Electromyogram (EMG): This test checks to see if your child’s muscle weakness is a result of destruction of muscle tissue rather than nerve damage.
Electrocardiogram (ECG or EKG): A test that records the electrical activity of the heart, an ECG shows abnormal rhythms (arrhythmias or dysrhythmias) and detects heart muscle damage.
A genetics counselor reviews the history of disease with each family, discusses the principles of inheritance and helps weigh risks and benefits of genetic testing of various family members, including the affected child and potentially carrier testing for the mother.
Duchenne Muscular Dystrophy Treatment
A multidisciplinary approach with a team of specialists with experience in treating DMD can offer your child the chance for longer survival and better quality of life.

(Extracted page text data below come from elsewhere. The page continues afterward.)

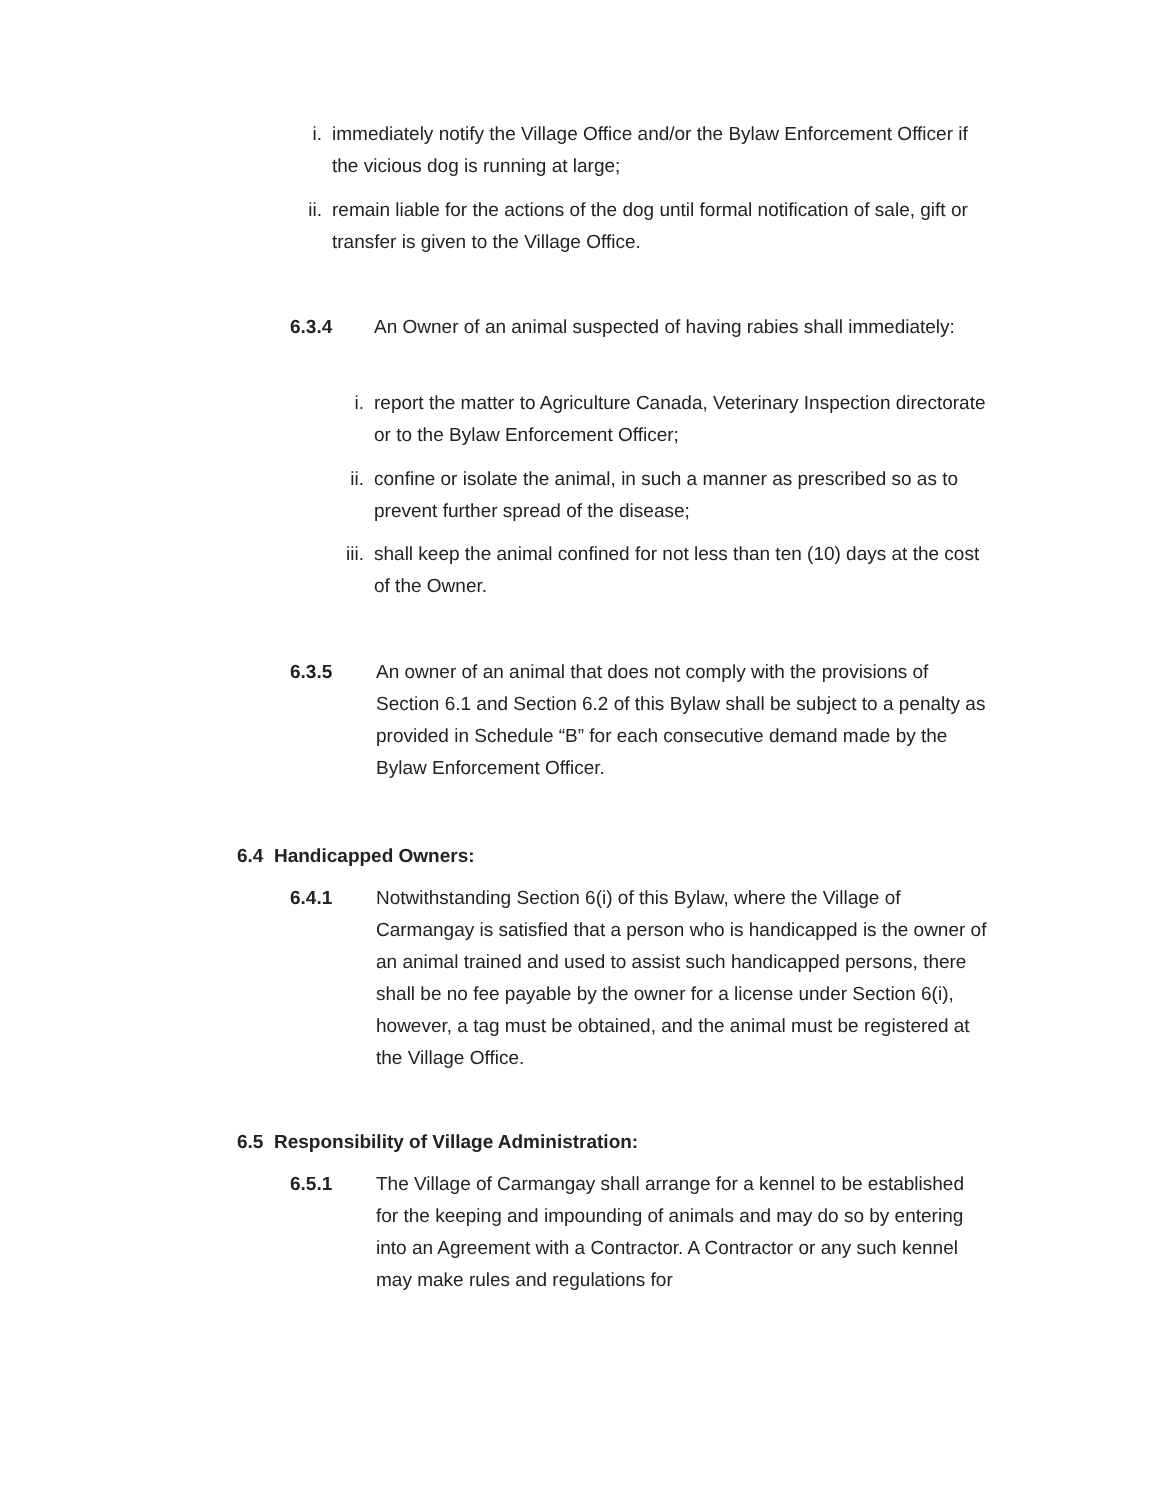i. immediately notify the Village Office and/or the Bylaw Enforcement Officer if the vicious dog is running at large;
ii. remain liable for the actions of the dog until formal notification of sale, gift or transfer is given to the Village Office.
6.3.4 An Owner of an animal suspected of having rabies shall immediately:
i. report the matter to Agriculture Canada, Veterinary Inspection directorate or to the Bylaw Enforcement Officer;
ii. confine or isolate the animal, in such a manner as prescribed so as to prevent further spread of the disease;
iii.
shall keep the animal confined for not less than ten (10) days at the cost of the Owner.
6.3.5 An owner of an animal that does not comply with the provisions of Section 6.1 and Section 6.2 of this Bylaw shall be subject to a penalty as provided in Schedule “B” for each consecutive demand made by the Bylaw Enforcement Officer.
6.4 Handicapped Owners:
6.4.1 Notwithstanding Section 6(i) of this Bylaw, where the Village of Carmangay is satisfied that a person who is handicapped is the owner of an animal trained and used to assist such handicapped persons, there shall be no fee payable by the owner for a license under Section 6(i), however, a tag must be obtained, and the animal must be registered at the Village Office.
6.5 Responsibility of Village Administration:
6.5.1 The Village of Carmangay shall arrange for a kennel to be established for the keeping and impounding of animals and may do so by entering into an Agreement with a Contractor. A Contractor or any such kennel may make rules and regulations for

The first line of treatment is corticosteroids, which have been shown in clinical trials to decrease the rate of declining strength in people with DMD. A neurologist will manage this treatment and help minimize medications’ side effects.

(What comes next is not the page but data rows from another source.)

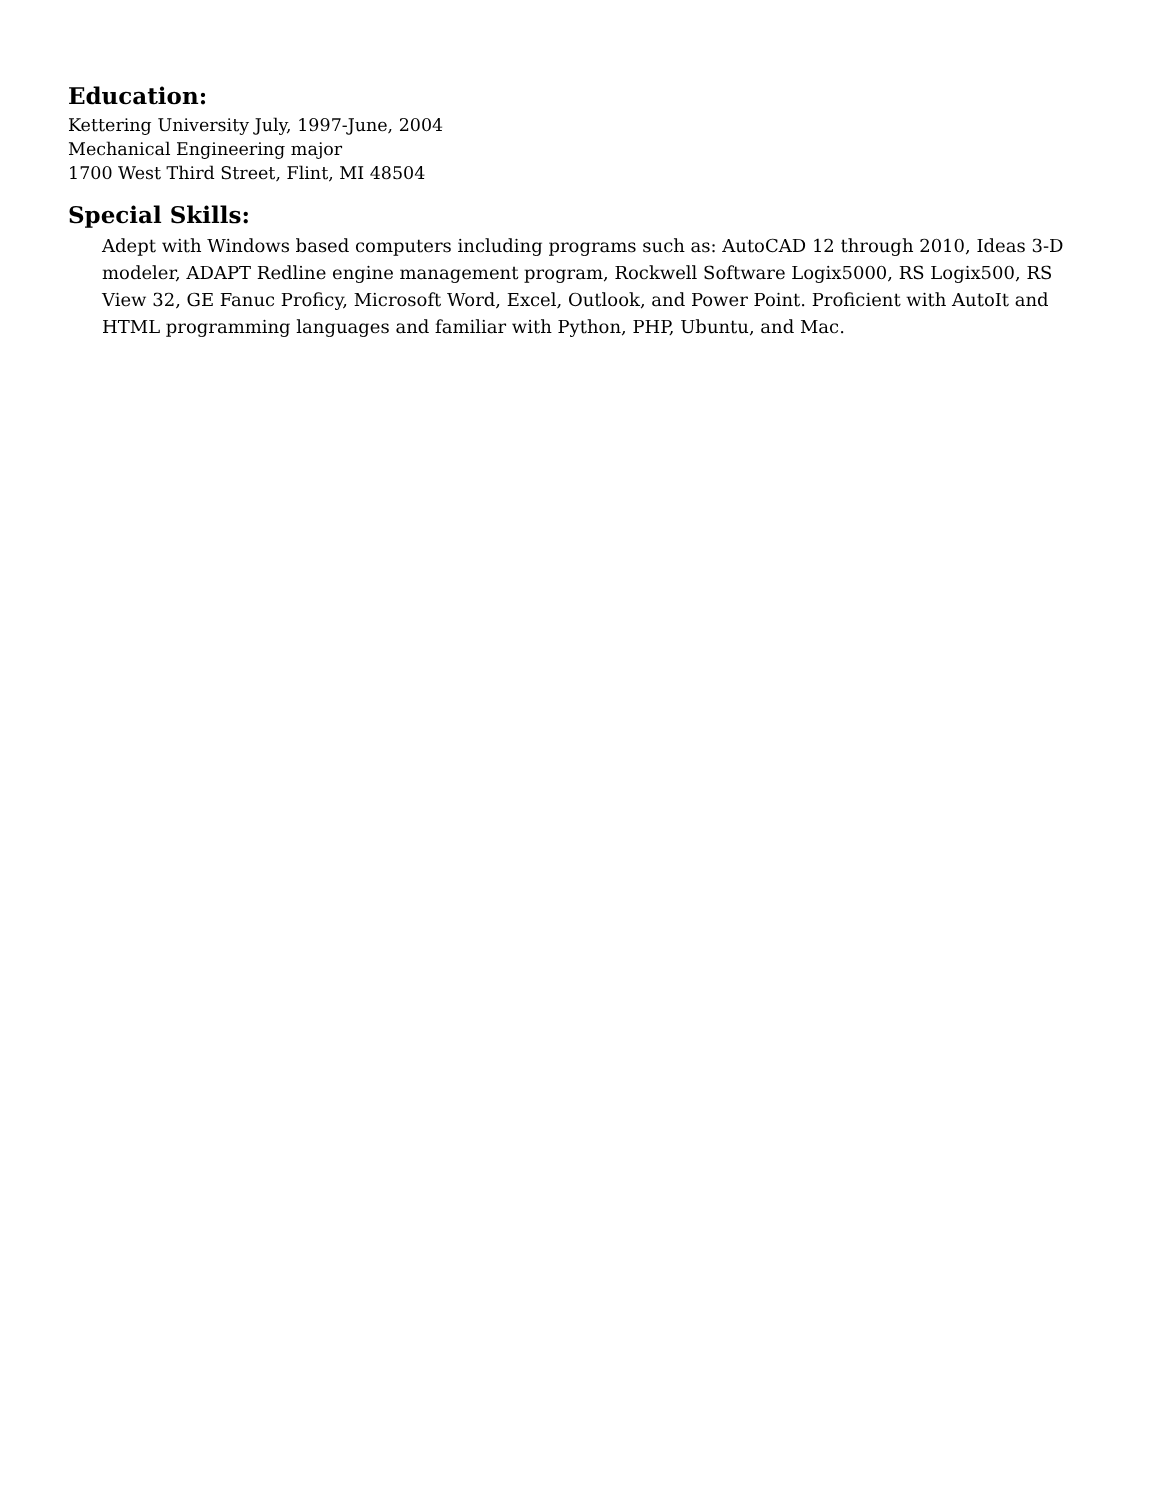Education:
Kettering University July, 1997-June, 2004
Mechanical Engineering major
1700 West Third Street, Flint, MI 48504
Special Skills:
Adept with Windows based computers including programs such as: AutoCAD 12 through 2010, Ideas 3-D modeler, ADAPT Redline engine management program, Rockwell Software Logix5000, RS Logix500, RS View 32, GE Fanuc Proficy, Microsoft Word, Excel, Outlook, and Power Point. Proficient with AutoIt and HTML programming languages and familiar with Python, PHP, Ubuntu, and Mac.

The neurologist directs your child’s care and coordinates services among the team, which is ly to include additional experts:
Physical and occupational rehabilitation professionals design exercise programs for your child and teach stretching activities to minimize limiting contractures.
Orthopaedic surgeons with expertise in DMD can treat severe contractures and scoliosis.
Pediatric cardiologists track your child’s heart function with EKGs and echocardiograms.
A designated Muscular Dystrophy Association liaison is critically important, offering support to families and schools on a number of levels including social, financial and educational.